» PROMPT
Leaving the images aside, transcribe all the data below exactly.

[Text-based design files]

[Start of section]

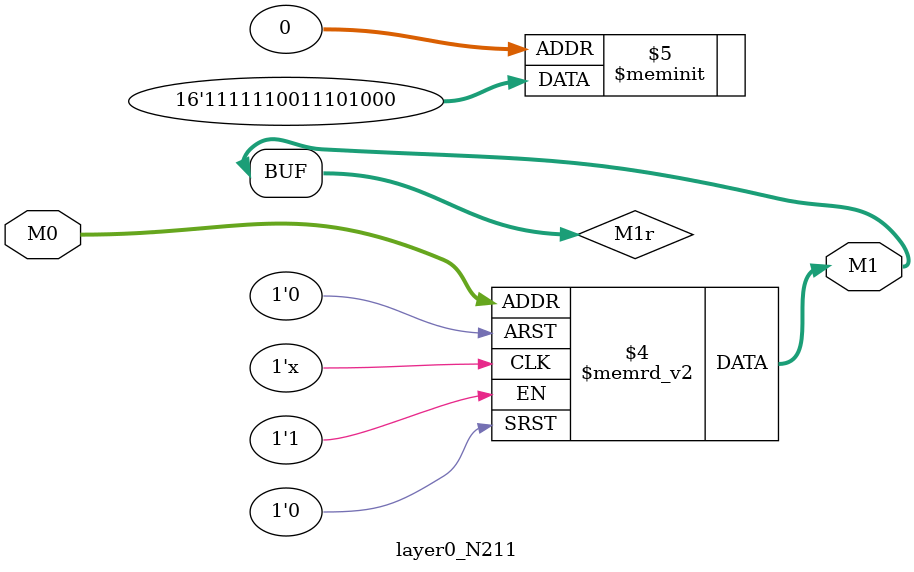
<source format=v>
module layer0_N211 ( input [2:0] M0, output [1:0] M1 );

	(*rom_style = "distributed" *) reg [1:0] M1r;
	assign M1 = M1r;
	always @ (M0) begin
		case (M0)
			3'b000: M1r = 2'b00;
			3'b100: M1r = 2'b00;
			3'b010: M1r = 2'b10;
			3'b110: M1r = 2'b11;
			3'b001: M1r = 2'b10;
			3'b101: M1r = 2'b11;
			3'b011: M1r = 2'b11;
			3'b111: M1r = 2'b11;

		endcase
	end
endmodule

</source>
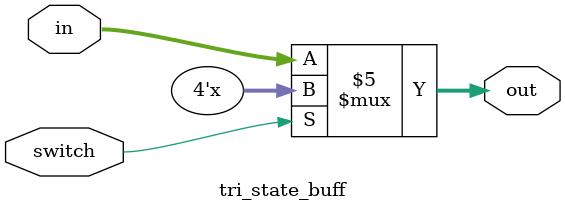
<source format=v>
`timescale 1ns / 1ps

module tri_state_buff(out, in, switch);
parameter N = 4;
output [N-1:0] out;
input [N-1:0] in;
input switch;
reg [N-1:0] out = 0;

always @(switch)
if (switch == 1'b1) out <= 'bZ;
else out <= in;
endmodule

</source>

[End of section]

» ANSWER TO THE PROBLEM
<source format=v>
module layer0_N211 ( input [2:0] M0, output [1:0] M1 );

	(*rom_style = "distributed" *) reg [1:0] M1r;
	assign M1 = M1r;
	always @ (M0) begin
		case (M0)
			3'b000: M1r = 2'b00;
			3'b100: M1r = 2'b00;
			3'b010: M1r = 2'b10;
			3'b110: M1r = 2'b11;
			3'b001: M1r = 2'b10;
			3'b101: M1r = 2'b11;
			3'b011: M1r = 2'b11;
			3'b111: M1r = 2'b11;

		endcase
	end
endmodule

</source>
<source format=v>
`timescale 1ns / 1ps

module tri_state_buff(out, in, switch);
parameter N = 4;
output [N-1:0] out;
input [N-1:0] in;
input switch;
reg [N-1:0] out = 0;

always @(switch)
if (switch == 1'b1) out <= 'bZ;
else out <= in;
endmodule

</source>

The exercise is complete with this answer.